The contained, predictable structure of a clinical infusion is itself a therapeutic feature for PTSD. It is the opposite of the unpredictable, threatening conditions that gave rise to the trauma in the first place.

What to do if difficult material does surface

Sometimes, even with good screening, traumatic memory or emotional content surfaces during a session. This is not the same as a flashback—most often it is a memory that becomes available with less defensive armor than usual, and it can be sat with rather than fled from.

If that happens, a few principles apply. The clinician stays nearby. The patient is reminded where they are and that the experience is finite. Eye contact, a steady voice, sometimes a hand on the shoulder if welcomed. Patients are told ahead of time that they can ask for the lights to come up, the music to change, or the session to be paused for grounding.

The most important step happens after the infusion: integration. Talking through what came up—with us, with a trauma-informed therapist, or both—is how the material gets metabolized rather than re-stored. PTSD treatment without integration support is incomplete. We coordinate with outside therapists when patients have them, and we can refer when they do not.

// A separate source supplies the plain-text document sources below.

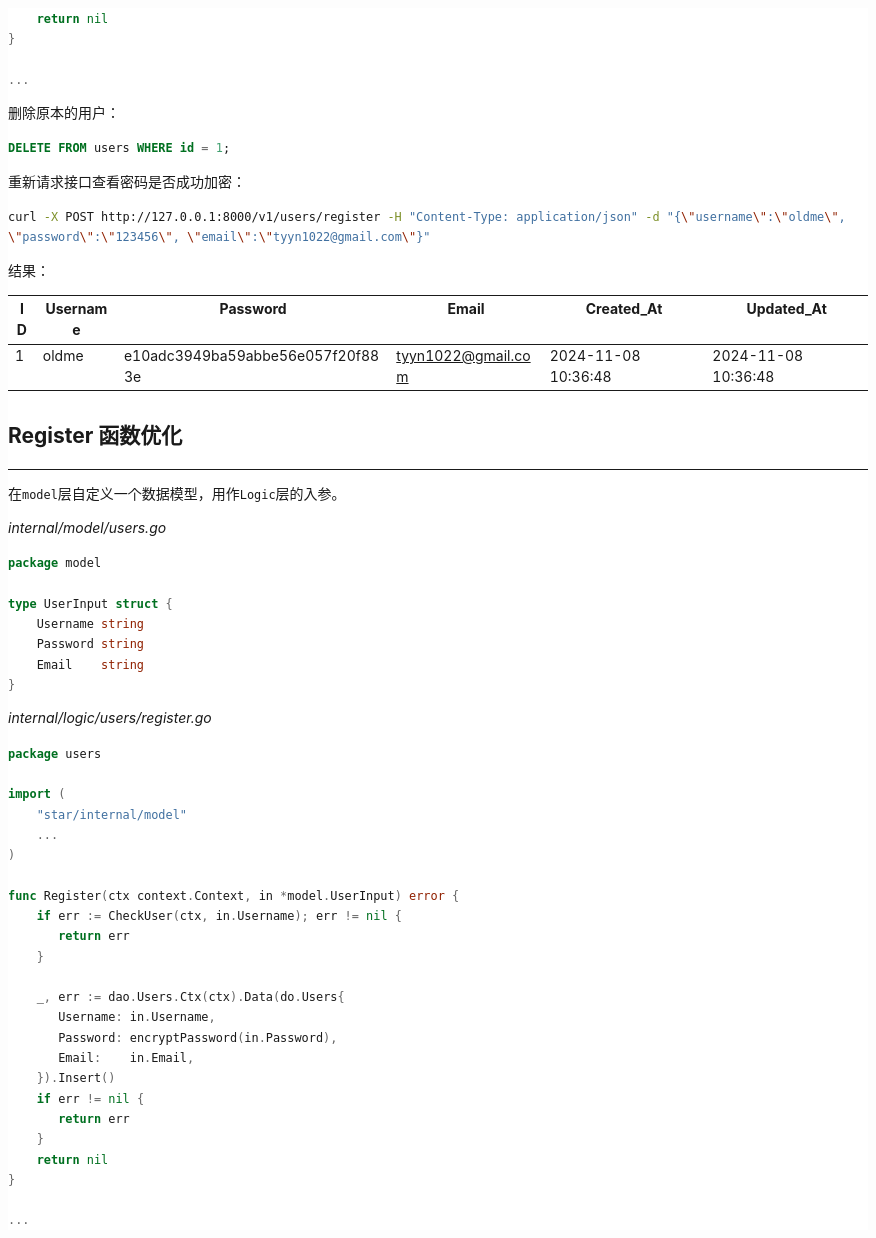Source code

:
 ```go
    return nil  
}  

...
```

删除原本的用户：
```sql
DELETE FROM users WHERE id = 1;
```

重新请求接口查看密码是否成功加密：
```bash
curl -X POST http://127.0.0.1:8000/v1/users/register -H "Content-Type: application/json" -d "{\"username\":\"oldme\", \"password\":\"123456\", \"email\":\"tyyn1022@gmail.com\"}"
```

结果：

| ID  | Username | Password                         | Email              | Created_At          | Updated_At          |
| --- | -------- | -------------------------------- | ------------------ | ------------------- | ------------------- |
| 1   | oldme    | e10adc3949ba59abbe56e057f20f883e | tyyn1022@gmail.com | 2024-11-08 10:36:48 | 2024-11-08 10:36:48 |

## Register 函数优化
---
在`model`层自定义一个数据模型，用作`Logic`层的入参。

*internal/model/users.go*
```go
package model  
  
type UserInput struct {  
    Username string  
    Password string  
    Email    string  
}
```

*internal/logic/users/register.go*
```go
package users  
  
import (
    "star/internal/model"
    ...
)

func Register(ctx context.Context, in *model.UserInput) error {  
    if err := CheckUser(ctx, in.Username); err != nil {  
       return err  
    }  
  
    _, err := dao.Users.Ctx(ctx).Data(do.Users{  
       Username: in.Username,  
       Password: encryptPassword(in.Password),  
       Email:    in.Email,  
    }).Insert()  
    if err != nil {  
       return err  
    }  
    return nil  
}

...
```

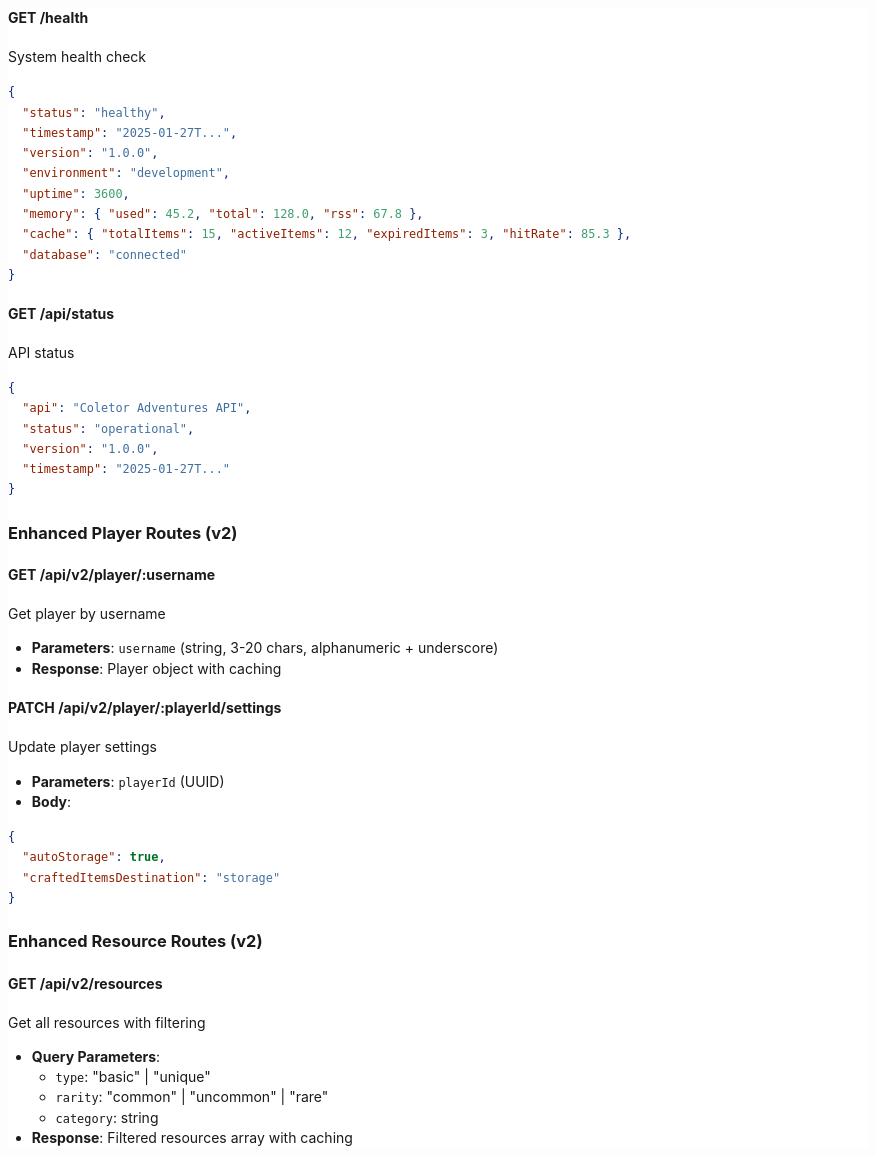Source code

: #### GET /health
System health check
```json
{
  "status": "healthy",
  "timestamp": "2025-01-27T...",
  "version": "1.0.0",
  "environment": "development",
  "uptime": 3600,
  "memory": { "used": 45.2, "total": 128.0, "rss": 67.8 },
  "cache": { "totalItems": 15, "activeItems": 12, "expiredItems": 3, "hitRate": 85.3 },
  "database": "connected"
}
```

#### GET /api/status
API status
```json
{
  "api": "Coletor Adventures API",
  "status": "operational",
  "version": "1.0.0",
  "timestamp": "2025-01-27T..."
}
```

### Enhanced Player Routes (v2)

#### GET /api/v2/player/:username
Get player by username
- **Parameters**: `username` (string, 3-20 chars, alphanumeric + underscore)
- **Response**: Player object with caching

#### PATCH /api/v2/player/:playerId/settings
Update player settings
- **Parameters**: `playerId` (UUID)
- **Body**:
```json
{
  "autoStorage": true,
  "craftedItemsDestination": "storage"
}
```

### Enhanced Resource Routes (v2)

#### GET /api/v2/resources
Get all resources with filtering
- **Query Parameters**:
  - `type`: "basic" | "unique"
  - `rarity`: "common" | "uncommon" | "rare"
  - `category`: string
- **Response**: Filtered resources array with caching
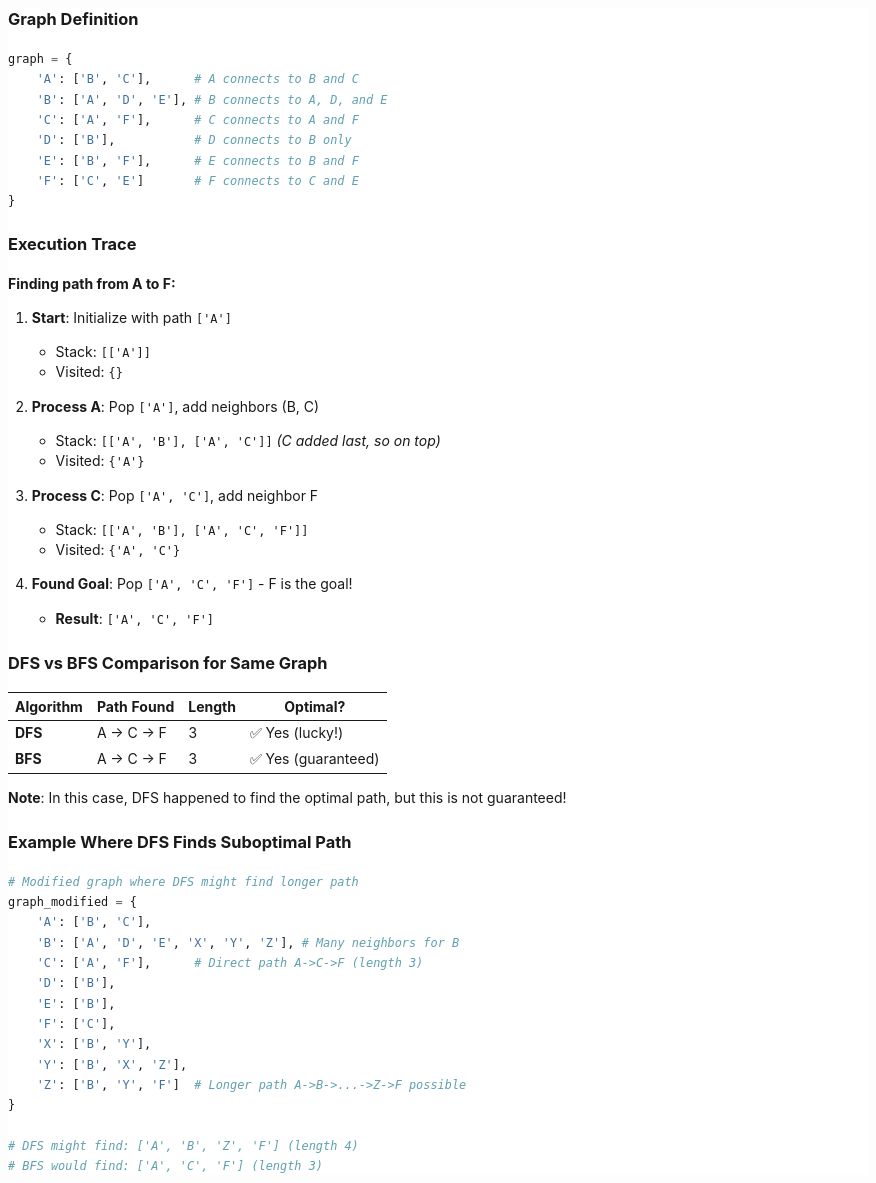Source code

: ### Graph Definition
```python
graph = {
    'A': ['B', 'C'],      # A connects to B and C
    'B': ['A', 'D', 'E'], # B connects to A, D, and E  
    'C': ['A', 'F'],      # C connects to A and F
    'D': ['B'],           # D connects to B only
    'E': ['B', 'F'],      # E connects to B and F
    'F': ['C', 'E']       # F connects to C and E
}
```

### Execution Trace

**Finding path from A to F:**

1. **Start**: Initialize with path `['A']`
   - Stack: `[['A']]`
   - Visited: `{}`

2. **Process A**: Pop `['A']`, add neighbors (B, C)
   - Stack: `[['A', 'B'], ['A', 'C']]`  *(C added last, so on top)*
   - Visited: `{'A'}`

3. **Process C**: Pop `['A', 'C']`, add neighbor F
   - Stack: `[['A', 'B'], ['A', 'C', 'F']]`
   - Visited: `{'A', 'C'}`

4. **Found Goal**: Pop `['A', 'C', 'F']` - F is the goal!
   - **Result**: `['A', 'C', 'F']`

### DFS vs BFS Comparison for Same Graph

| Algorithm | Path Found | Length | Optimal? |
|-----------|------------|--------|----------|
| **DFS** | A → C → F | 3 | ✅ Yes (lucky!) |
| **BFS** | A → C → F | 3 | ✅ Yes (guaranteed) |

**Note**: In this case, DFS happened to find the optimal path, but this is not guaranteed!

### Example Where DFS Finds Suboptimal Path

```python
# Modified graph where DFS might find longer path
graph_modified = {
    'A': ['B', 'C'],      
    'B': ['A', 'D', 'E', 'X', 'Y', 'Z'], # Many neighbors for B
    'C': ['A', 'F'],      # Direct path A->C->F (length 3)
    'D': ['B'],           
    'E': ['B'],           
    'F': ['C'],
    'X': ['B', 'Y'],
    'Y': ['B', 'X', 'Z'],
    'Z': ['B', 'Y', 'F']  # Longer path A->B->...->Z->F possible
}

# DFS might find: ['A', 'B', 'Z', 'F'] (length 4)
# BFS would find: ['A', 'C', 'F'] (length 3)
```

HPPD and persistent perceptual effects — the honest answer

Some readers will have heard of Hallucinogen Persisting Perception Disorder (HPPD), a condition where visual disturbances—trails, halos, snow—persist long after a hallucinogen has cleared the body. It is recognized in the DSM-5 and described primarily in the context of classical psychedelics like LSD and, more recently, recreational ketamine misuse.

The literature on HPPD specifically following supervised, therapeutic ketamine at standard sub-anesthetic doses is very limited. The condition appears to be rare in this setting. Most case reports involving ketamine and persistent perceptual changes are tied to high-dose or long-term recreational use, not to the kind of dosing used in clinical practice. We do not minimize the question—HPPD is real and deserves honest disclosure—but the published risk in supervised medical settings is low.

We also want to be clear about what we do not know. The number of long-term studies on therapeutic ketamine in PTSD populations is still smaller than for depression. We use the lowest effective dose, we screen carefully, and we monitor for any persistent perceptual changes at follow-up. If a patient reports them, we take that seriously.

Why a CRNA-led, clinic-based setting matters

Because ketamine is a powerful medication that alters perception, where and how it is administered matters as much as the molecule itself. At Music City Ketamine, every IV infusion is administered by a Certified Registered Nurse Anesthetist—a CRNA—working in a clinical setting with full monitoring. Marla Peterson, CRNA, has decades of anesthesia experience, which is exactly the background you want in the room when working with a dissociative anesthetic in a population sensitive to perceptual changes.

We are transparent about what ketamine cannot do. It does not cure PTSD. It does not replace trauma-focused therapy. It is not a one-time solution and is not appropriate for everyone. It is one tool, and for many patients with treatment-resistant PTSD, research suggests it can rapidly reduce intrusion symptoms, hyperarousal, and the depressive weight that often travels with chronic PTSD. (For more on safety and monitoring across all conditions, see is ketamine therapy safe, and on common misconceptions, ketamine myths.)

Cost is part of an honest conversation, too. Insurance generally does not cover ketamine for PTSD because the use is off-label. At Music City Ketamine, sessions are $475 each, and we walk through the typical course of care during the consultation so you can plan. We also work with veterans on coordination with VA care when appropriate.

The question that brings most patients to this article—can ketamine cause flashbacks?—is a fair, careful question to ask about a treatment that alters perception. The evidence, taken honestly, says: in supervised medical settings with screened patients and appropriate dosing, true flashbacks are rare, and the broader trajectory is symptom reduction. We will keep saying that with the qualifiers it deserves.